No Brasil, a educação em saúde na prevenção da dengue ainda é de cunho campanhista, pontual e descontínuo. Tal fato não favorece a adoção de comportamentos preventivos, na medida em que estabelece uma ruptura na comunicação continuada entre profissionais de saúde e comunidade.23
O silêncio sazonal impõe-se como um desafio a ser enfrentado. Destaca-se aqui a importância da Estratégia Saúde da Família, principalmente na figura do Agente Comunitário de Saúde, em se trabalhar a problemática da dengue de forma contínua. Uma intervenção adequada na época de baixa transmissão pode ajudar a manter a infestação de mosquitos abaixo de um limiar crítico durante períodos de alta transmissão.24
Outro aspecto importante foi a valorização do trabalho técnico e educativo dos agentes de controle da dengue, como mostra a IC C, igual ao registrado em outro estudo sobre a percepção dos usuários da atenção básica sobre dengue.25 Mesmo sem a continuidade desejada pela população, as ações desses agentes produzem impactos positivos que permanecem nos (in)conscientes dos moradores locais. São ações pontuais, mas de grande visibilidade e de resultados instantâneos.

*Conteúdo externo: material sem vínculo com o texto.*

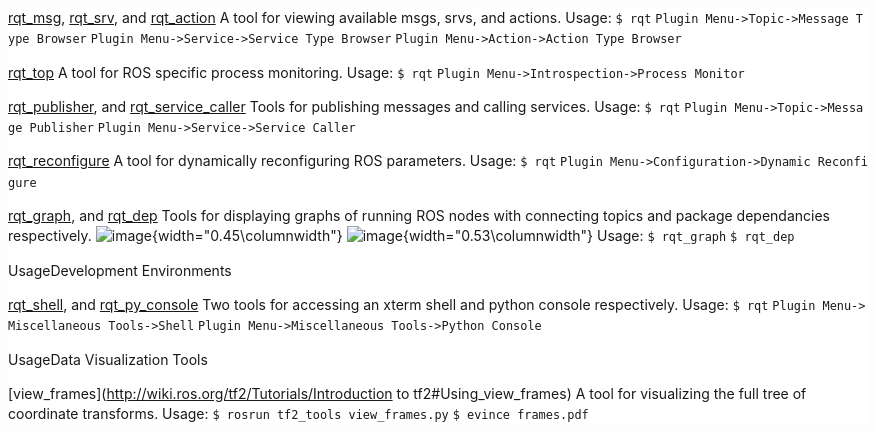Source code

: [rqt\_msg](http://wiki.ros.org/rqt_msg),
[rqt\_srv](http://wiki.ros.org/rqt_srv), and
[rqt\_action](http://wiki.ros.org/rqt_action) A tool for viewing
available msgs, srvs, and actions.
Usage:
`$ rqt`
`Plugin Menu->Topic->Message Type Browser`
`Plugin Menu->Service->Service Type Browser`
`Plugin Menu->Action->Action Type Browser`

[rqt\_top](http://wiki.ros.org/rqt_top) A tool for
ROS specific process monitoring.
Usage:
`$ rqt`
`Plugin Menu->Introspection->Process Monitor`


[rqt\_publisher](http://wiki.ros.org/rqt_publisher), and
[rqt\_service\_caller](http://wiki.ros.org/rqt_service_caller) Tools for
publishing messages and calling services.
Usage:
`$ rqt`
`Plugin Menu->Topic->Message Publisher`
`Plugin Menu->Service->Service Caller`


[rqt\_reconfigure](http://wiki.ros.org/rqt_reconfigure) A tool for
dynamically reconfiguring ROS parameters.
Usage:
`$ rqt`
`Plugin Menu->Configuration->Dynamic Reconfigure`

[rqt\_graph](http://wiki.ros.org/rqt_graph), and
[rqt\_dep](http://wiki.ros.org/rqt_dep) Tools for displaying graphs of
running ROS nodes with connecting topics and package dependancies
respectively.
![image](rqt_graph.png){width="0.45\\columnwidth"}
![image](rqt_dep.png){width="0.53\\columnwidth"} Usage:
`$ rqt_graph`
`$ rqt_dep`

UsageDevelopment Environments

[rqt\_shell](http://wiki.ros.org/rqt_shell), and
[rqt\_py\_console](http://wiki.ros.org/rqt_py_console) Two tools for
accessing an xterm shell and python console respectively.
Usage:
`$ rqt`
`Plugin Menu->Miscellaneous Tools->Shell`
`Plugin Menu->Miscellaneous Tools->Python Console`

UsageData Visualization Tools


[view\_frames](http://wiki.ros.org/tf2/Tutorials/Introduction to tf2#Using_view_frames)
A tool for visualizing the full tree of coordinate transforms.
Usage:
`$ rosrun tf2_tools view_frames.py`
`$ evince frames.pdf`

A avaliação do grau de satisfação da população estudada com as ações de controle da dengue desenvolvidas pelo poder público municipal constitui-se em um importante indicador a ser considerado no planejamento das ações.
A partir da análise do DSC dos entrevistados é possível concluir que a maioria sabe o que é a dengue, conhece sua forma de transmissão e como se dá o seu controle. No entanto, percebe-se uma reprodução das campanhas populares da televisão, cujo pano de fundo é atemorizar, culpabilizar e responsabilizar a população.
Os entrevistados reconheceram a própria negligência no combate à dengue como principal motivação para sua ocorrência, sem descartar a ineficiência e descaso do poder público. Demonstraram insatisfação com as ações de controle da dengue desenvolvidas pelo poder público municipal, principalmente com a intensidade, regularidade e continuidade delas.
Os resultados sugerem a necessidade de ajustes nas práticas de comunicação, educação e mobilização social. Faz-se necessário o estabelecimento do diálogo, com utilização de técnicas e linguagens adequadas, para que a população possa se apoderar de informações confiáveis e que façam sentido para sua realidade. É preciso superar as campanhas episódicas de informação, em lugar da formação. Considerando que trata-se de um município de fronteira, onde a hibridização cultural é uma realidade, é extremamente importante que os agentes das práticas conheçam e considerem os valores e crenças dessa população fronteiriça.
Por fim, as práticas de comunicação, educação e mobilização social devem estar vinculadas a um conjunto de ações intersetoriais. As melhorias na infraestrutura urbana podem reduzir o risco de dengue.